### [Assigned task]
Pull the passage from the comic review that runs from "They may have" up to and including "loss extremely differently.", copying it word for word.
[Excerpt — start]
I can’t speak for the later comics, but this volume has some stunning art. To me, in principle, the black-and-white style seemed at odds with the horror aspect, but in practice it is nearly flawless. Colour is not needed here to convey the strong emotions the story calls for. The zombies are disgusting and terrifying, the survivors are scared and believable, and the settings are crisp and real. The lack of colour in the pages is not a lack at all, as the line work is deliberate and careful in telling the visual story.
They may have had an easy go of it given that this story is set in our modern day, but the world in which flesh-eating zombies are real is extremely believable in its gravity. It’s a dark, sad story in which much of humanity has died and come back to consume the survivors. What levity there is hardly ever acknowledges the monstrosities that used to be loved ones and instead focusses on good times, good days, or triumphs in survival. In Days Gone Bye there is very quickly a sense that everyone has experienced deep and profound loss; however, we also sometimes get a fleeting idea of how each character is dealing with that loss extremely differently.
It is the different kinds of coping with the world that lends a depth to each of the characters in Days Gone Bye. There are some characters who are clearly struggling with things like PTSD, profound guilt, and other mental challenges in the face of what the world has become around them. There are also characters who grimly march on, or who seem oddly unfazed by most of what is happening around them. These reactions solidified the characters as human, as well as piqued my interest and prompted me to keep reading. How these flawed and hurt people were going to deal with future challenges was something that kept me reading.
The main problem I had with Days Gone Bye was the amount of drama. I personally am not one for inter-human conflict, and Days Gone Bye had plenty to go around. From the prudish older woman who sees the others as godless to the ex-cop who constantly needs to assert his dominance in the group, I found myself bored with their inner-group squabbles and looking forward to the next ‘real’ challenge they needed to face. This type of drama did not make it a bad story, but I would look at THE WALKING DEAD as more of a drama with some science fiction ideas than the other way around.
Having seen the corresponding episodes to this portion of the comic, I would absolutely recommend the comics over the television show. To me, the story is better suited to the visual print medium where atmosphere is built with the incredible line work and smart dialogue rather than the overtly gritty narrative portrayed in the show. I also find the characters in the show to be utterly insufferable, whereas the comic tends to lend the entire premise and characters more gravity. Overall, my preference is for the comic in that showdown.
THE WALKING DEAD: Days Gone Bye is a visually stunning and engaging beginning to what I feel safe in assuming is a dynamic, drama-filled series of stories about survivors in a dying zombie wasteland. I look forward to reading the rest, even if I take a pass on the show.
[Excerpt — finish]
[Data excerpt — start]
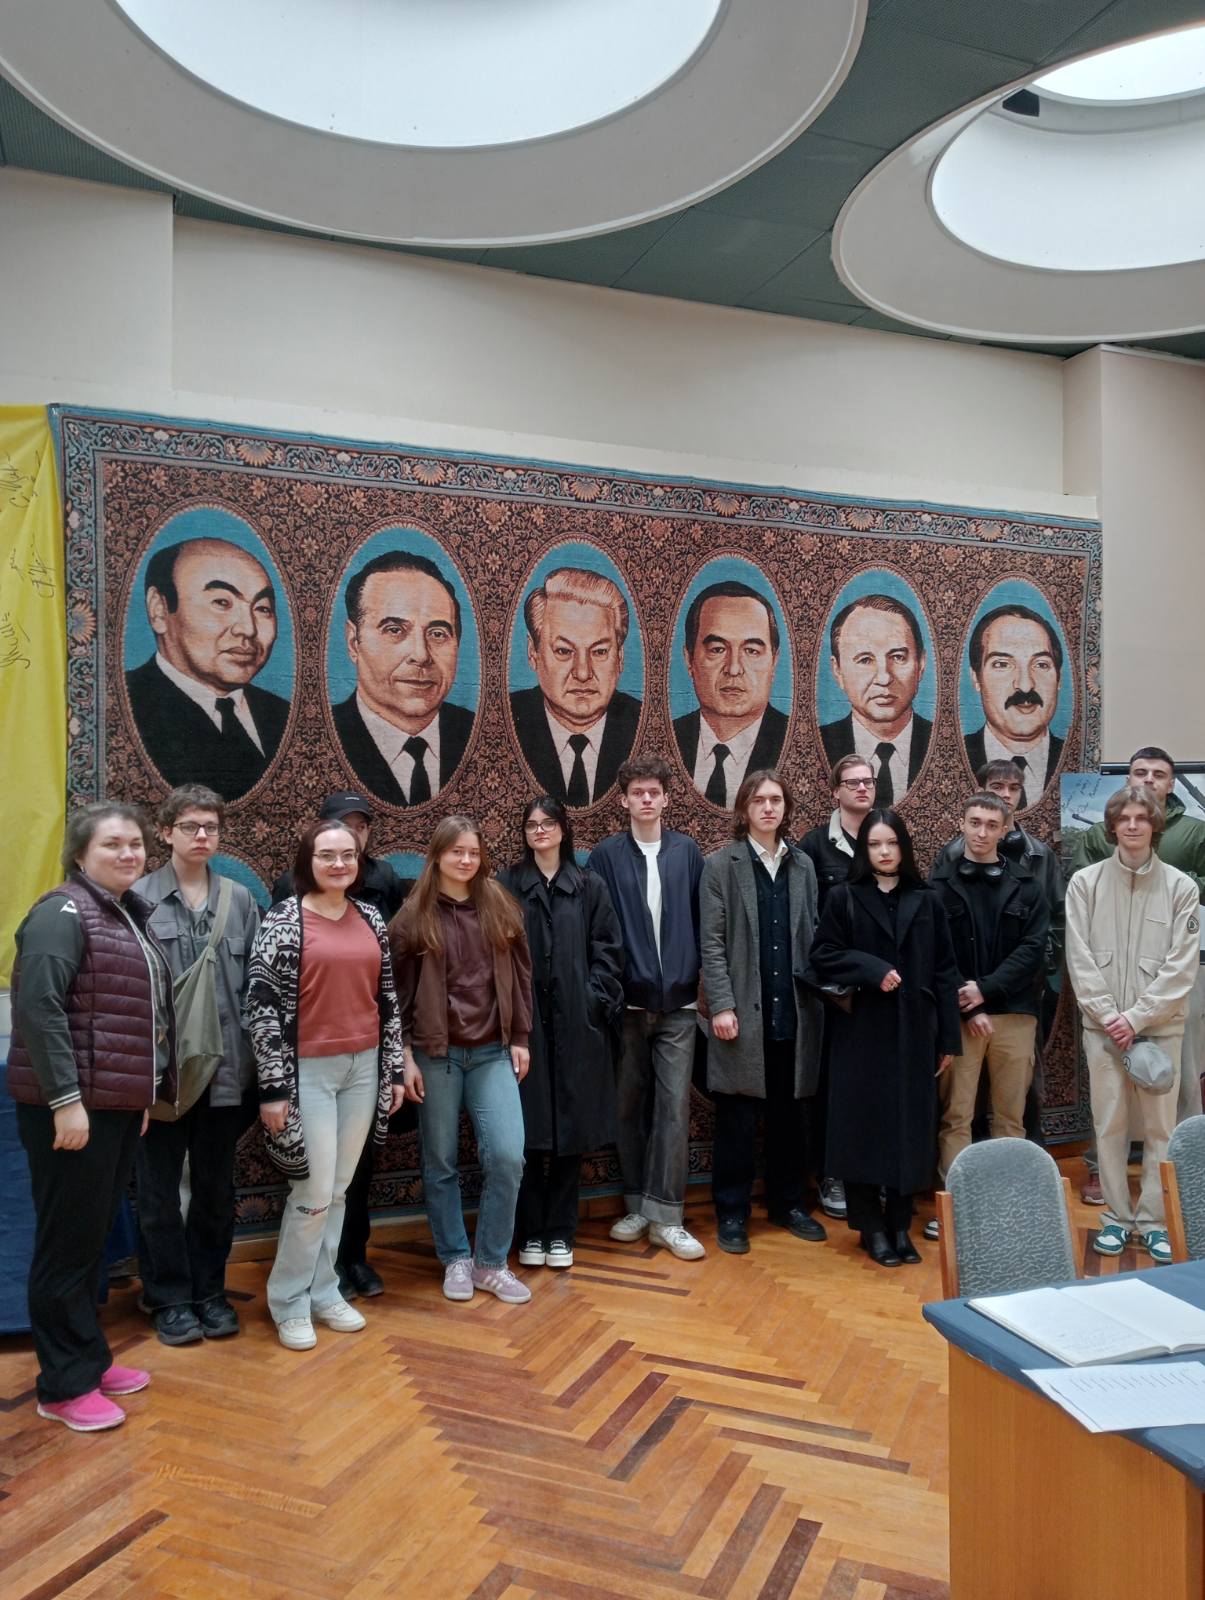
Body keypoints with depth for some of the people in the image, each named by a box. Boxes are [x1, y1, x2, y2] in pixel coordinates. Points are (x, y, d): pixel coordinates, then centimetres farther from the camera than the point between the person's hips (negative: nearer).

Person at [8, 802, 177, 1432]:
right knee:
[Data excerpt — finish]
### [Result]
They may have had an easy go of it given that this story is set in our modern day, but the world in which flesh-eating zombies are real is extremely believable in its gravity. It’s a dark, sad story in which much of humanity has died and come back to consume the survivors. What levity there is hardly ever acknowledges the monstrosities that used to be loved ones and instead focusses on good times, good days, or triumphs in survival. In Days Gone Bye there is very quickly a sense that everyone has experienced deep and profound loss; however, we also sometimes get a fleeting idea of how each character is dealing with that loss extremely differently.